4 comments on “When men are battered

    • Most people *don’t* think men can be abused. It’s almost like they think the man should just be able to toss her against a wall and show her who’s boss… which is clearly wrong. They also forget about violence perpetrated in sane sex relationships. However, these men clearly had the awareness to state that it was wrong and took note of his emotional state. And they proceeded to have a debate of sorts amongst themselves. And who knows if they were speaking loud enough for others to hear. The fact it took them by surprise should be an excuse for the choices they made.

      Just as people tend to forget that men can be victims, I tend to forget that not everyone lives in “Amy-land,” so I can’t or shouldn’t expect people to react the same way I do. 🙂 I’m still working on that one.

      • oh girl, we all do that. everyone tends to get upset when someone doesn’t react the same way they do, especially when they are passionate about something 😉
        I think maybe those men just felt out of place hearing that happen to another man. Maybe they were “brainstorming” because it was so new and awkward for them to experience. I mean let’s face it, if it was happening to a woman and they stepped in, they would look like “heroes”. But when it’s happening to a man, and he is already being emasculated, especially in public, how would it make them and him look if they stepped in.
        i’m not saying it’s right, but I think that was their angle…
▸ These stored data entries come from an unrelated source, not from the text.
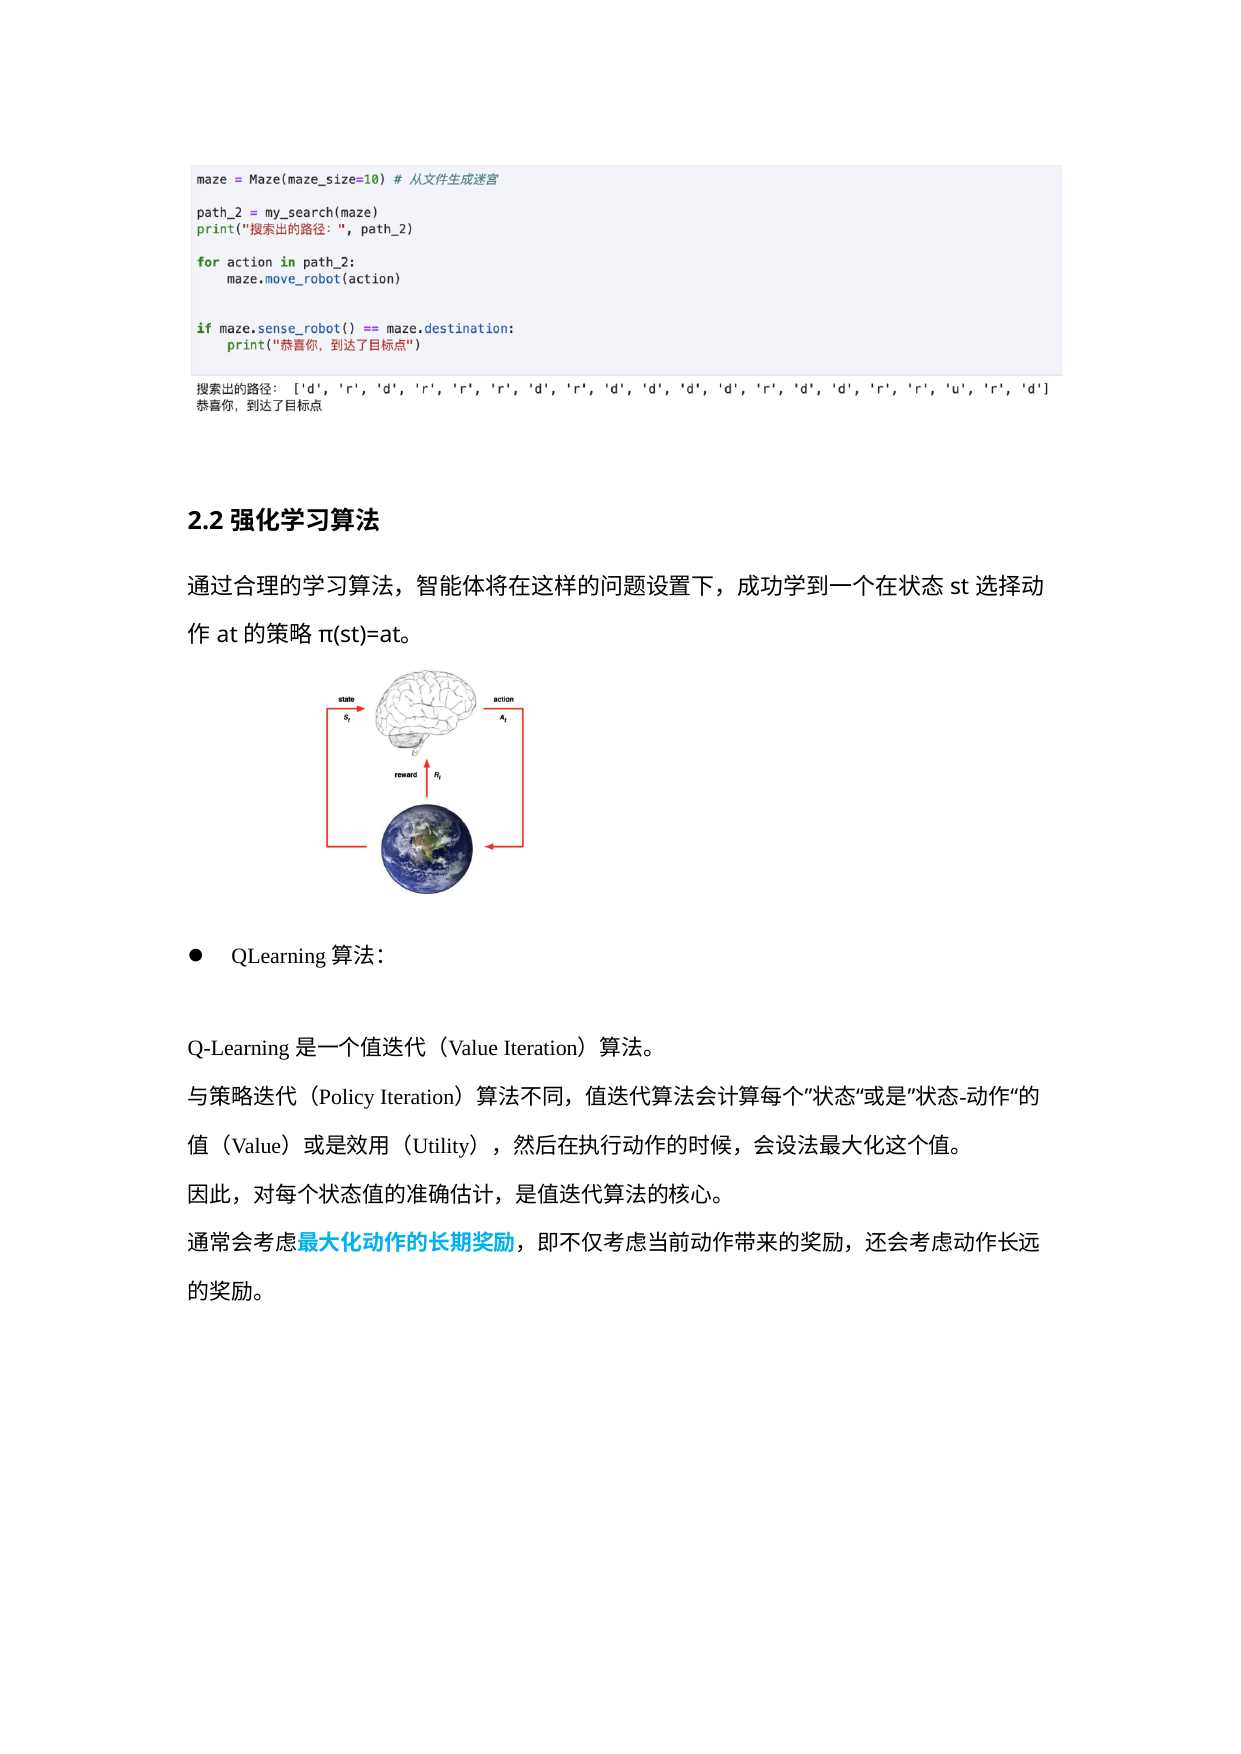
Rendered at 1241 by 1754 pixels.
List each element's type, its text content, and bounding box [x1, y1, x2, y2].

list 2.2 强化学习算法 [187, 487, 1053, 552]
list Q-Learning 是一个值迭代（Value Iteration）算法。 与策略迭代（Policy Iteration）算法不同，值迭代算法会计算每个”状态“或是”状态-动作“的值（Value）或是效用（Utility），然后在执行动作的时候，会设法最大化这个值。 因此，对每个状态值的准确估计，是值迭代算法的核心。 通常会考虑最大化动作的长期奖励，即不仅考虑当前动作带来的奖励，还会考虑动作长远的奖励。 [187, 1031, 1053, 1307]
list QLearning 算法： [187, 938, 1053, 971]
picture [318, 665, 542, 898]
list 通过合理的学习算法，智能体将在这样的问题设置下，成功学到一个在状态 st 选择动作 at 的策略 π(st)=at。 [187, 569, 1053, 650]
picture [187, 162, 1063, 429]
  1. A strong reminder that abusers come in all forms…and genders. I thought Mr. Johnson presented a thought provoking and eye-opening view of both the victim and potential assisters. When I read about the discussion the three gentlemen had at the table, I appreciated their frustration and confusion. I got the sense that their discussion of why the abused man would allow the abuse to happen was not a way of accusing him (although that was certainly possible; Mr. Johnson didn’t explain the rationale behind their conversation, so this is purely conjecture) but rather a means of understanding the mental state of the abused in order to best assist. As mentioned, an abused man may not simply brush off help by passively saying “it’s alright, we’re just talking.” He might physically rise to the challenge of ‘protecting his manhood’ since those trying to assist now present socially acceptable targets for his frustration, especially if those assisting are male. After all, who would fault such a person for ‘protecting his woman,’ especially if other onlookers did not hear the full conversation?
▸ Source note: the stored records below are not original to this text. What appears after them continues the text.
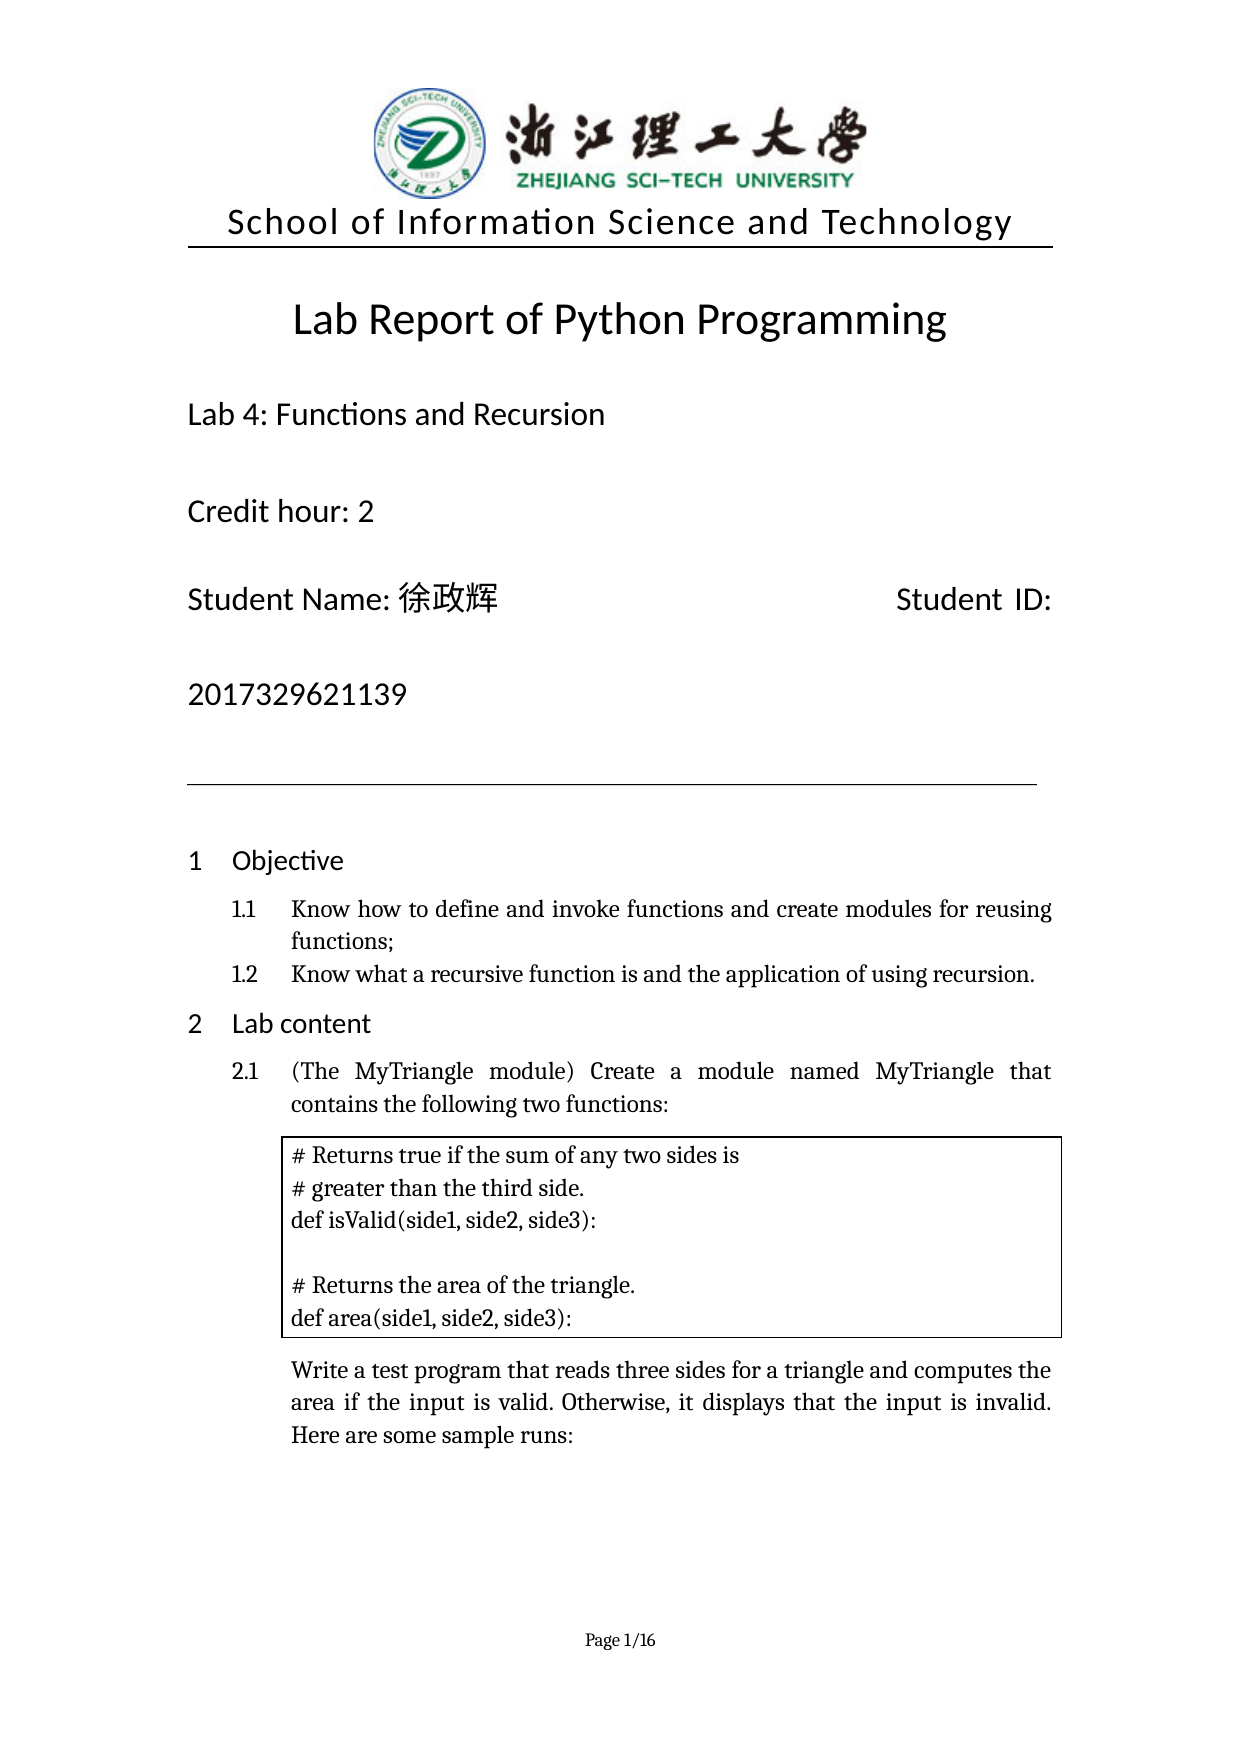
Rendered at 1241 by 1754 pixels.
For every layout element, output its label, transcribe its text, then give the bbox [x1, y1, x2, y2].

text # Returns the area of the triangle. [283, 1266, 1061, 1299]
text Lab 4: Functions and Recursion Credit hour: 2 [187, 381, 1053, 543]
text Write a test program that reads three sides for a triangle and computes the area if the input is valid. Otherwise, it displays that the input is invalid. Here are some sample runs: [291, 1354, 1053, 1451]
text # Returns true if the sum of any two sides is [283, 1138, 1061, 1169]
list Know how to define and invoke functions and create modules for reusing functions; [232, 893, 1053, 958]
list Objective [187, 828, 1053, 893]
text # greater than the third side. [283, 1169, 1061, 1201]
subtitle ￣￣￣￣￣￣￣￣￣￣￣￣￣￣￣￣￣￣￣￣￣￣￣￣￣￣￣￣￣￣￣￣￣￣ [187, 763, 1053, 828]
list (The MyTriangle module) Create a module named MyTriangle that contains the following two functions: [232, 1055, 1053, 1120]
picture [373, 88, 867, 199]
text Lab Report of Python Programming [187, 286, 1053, 351]
text Student Name: 徐政辉 Student ID: 2017329621139 [187, 563, 1053, 726]
list Lab content [187, 990, 1053, 1055]
text def area(side1, side2, side3): [283, 1299, 1061, 1337]
list Know what a recursive function is and the application of using recursion. [232, 958, 1053, 990]
text def isValid(side1, side2, side3): [283, 1201, 1061, 1237]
    None of the above excuses inaction, but it does highlight the unique challenges facing male victims of domestic abuse and those who would assist them. Perhaps more than female victims, it’s likely male abuse sufferers perceive assistance as a challenge rather than an aid, making it even more dicey for those who want to help. Thankfully, Mr. Johnson’s friend offered support with the simple phrase, “Be strong, brother.” Perhaps that was the best help to offer in the moment. Could they have done more without inflicting further damage on an already fragile ego, thus further eroding the victim’s self worth? I’d love to hear more from others on that point.